Arturo Merzario vinha atrás e conseguiu parar a tempo. Foram estes quatro pilotos que socorreram Lauda. O campeão estava envolto de chamas dentro do cockpit de seu carro. Comissários de pista ou bombeiros, nem sinal deles.

Infelizmente, Lauda, sob o efeito das dores da fratura da maça do rosto, tirara parcialmente o capacete. Seus pulmões ficaram sem a proteção contra os gases da combustão, dada pelo oxigênio de socorro, fornecido por uma garrafa ligada ao capacete por um tubo.

Quando os outros pilotos conseguiram finalmente retirar Lauda do braseiro, ele ainda andou alguns passos antes de ser deitado no acostamento e de perder os sentidos.



Emerson Fittipaldi e Brett Lunger verificaram se Niki Lauda não tinha fraturas. Longos minutos depois apareceu uma ambulância.

Foi então transportado para o hospital de Adenau, onde os médicos diagnosticaram apenas queimaduras no rosto, na nuca e nas orelhas. Como seu estado não era ainda considerado grave, foi transportado de helicóptero para o hospital de Ludwigshafen.

Ali, o diagnóstico foi mais grave: fratura das maçãs do rosto e do externo, e as queimaduras foram classificadas do terceiro grau.

Foi imediatamente decidido transferir o piloto para o hospital da Manheim, onde chegaria às 20 horas.

O efeito da inalação dos gases tóxicos desprendidos na combustão das matérias plásticas começava a ser sentido, e graves dificuldades respiratórias se manisfestavam, fazendo inclusive prever o pior.

" Odeio Nürburgring.
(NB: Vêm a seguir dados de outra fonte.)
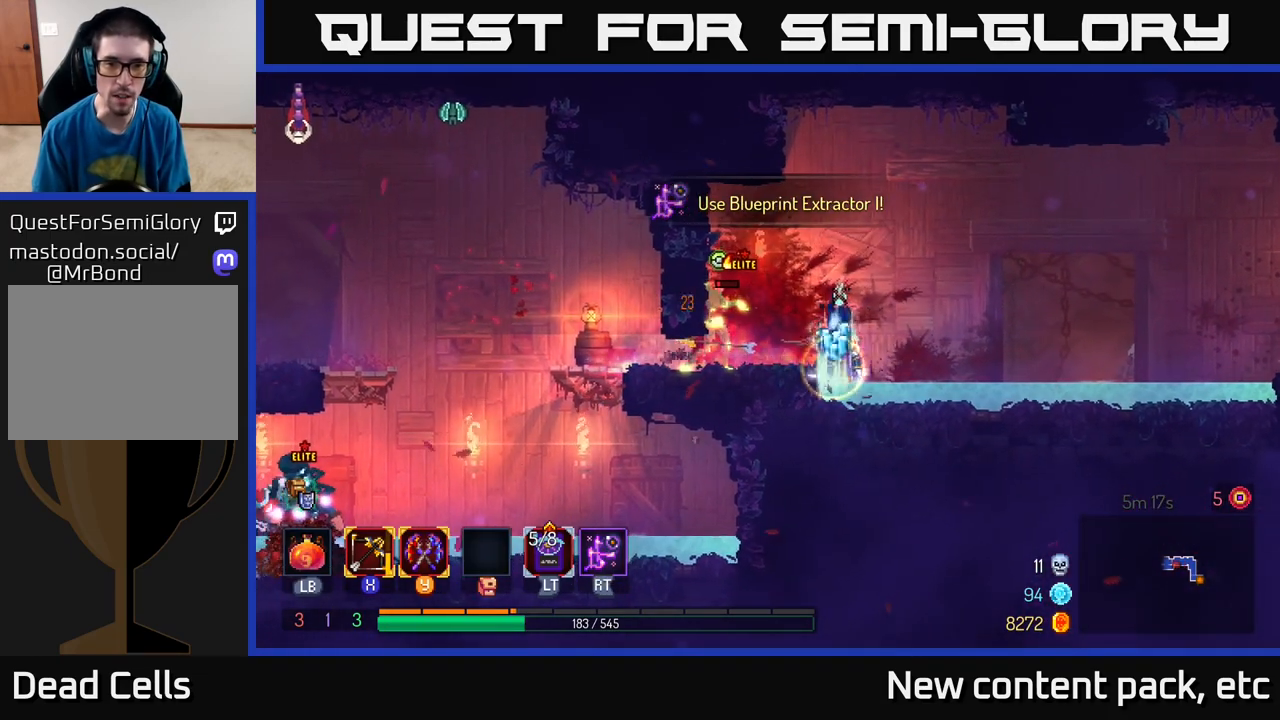
{"buttons": [], "left_stick": "right", "right_stick": "center", "events": [[217, "left_stick", "right"], [300, "B", "down"], [367, "R1", "up"], [433, "B", "up"]]}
Não há segurança. Em 22 quilômetros é impossível que a sinalização seja perfeita e o perigo é uma constante ", dizia Niki Lauda antes da prova.

" Odeio Nürburgring. Sei que lá ainda é o último lugar em que um piloto pode mostrar todo o seu potencial de perícia e de coragem, mas o automobilismo não comporta mais este tipo de heroismo ", dizia Jody Scheckter depois da prova.

E, no entanto, eles correm.

São famosos, são os últimos super-homens da raça humana e, principalmente, são pagos para isso.

Hoje, Niki Lauda se encontrar fora de perigo pelo menos no que concerne a seu estado clínico. Sua face disforme guardará provavelmente para sempre as cicatrizes de um acidente que quase o transforma em um dos 130 pilotos que já pereceram num circuito construído por Hitler para testar ao máximo a habilidade da "super raça ariana".

Mas, felizmente, Lauda resistiu à morte, e depois de uma semana estava considerado fora de perigo, embora se temesse que não poderia voltar a pilotar.

Regressado à Ludwigshafen uma semana depois do acidente, começava a ser submetido a operações de plástica para lhe devolverem um rosto humano.


O que sobrou da Ferrari do campeão do mundo

Qual terá sido a causa deste acidente que marcaria um ponto fulcral neste Campeonato do Mundo?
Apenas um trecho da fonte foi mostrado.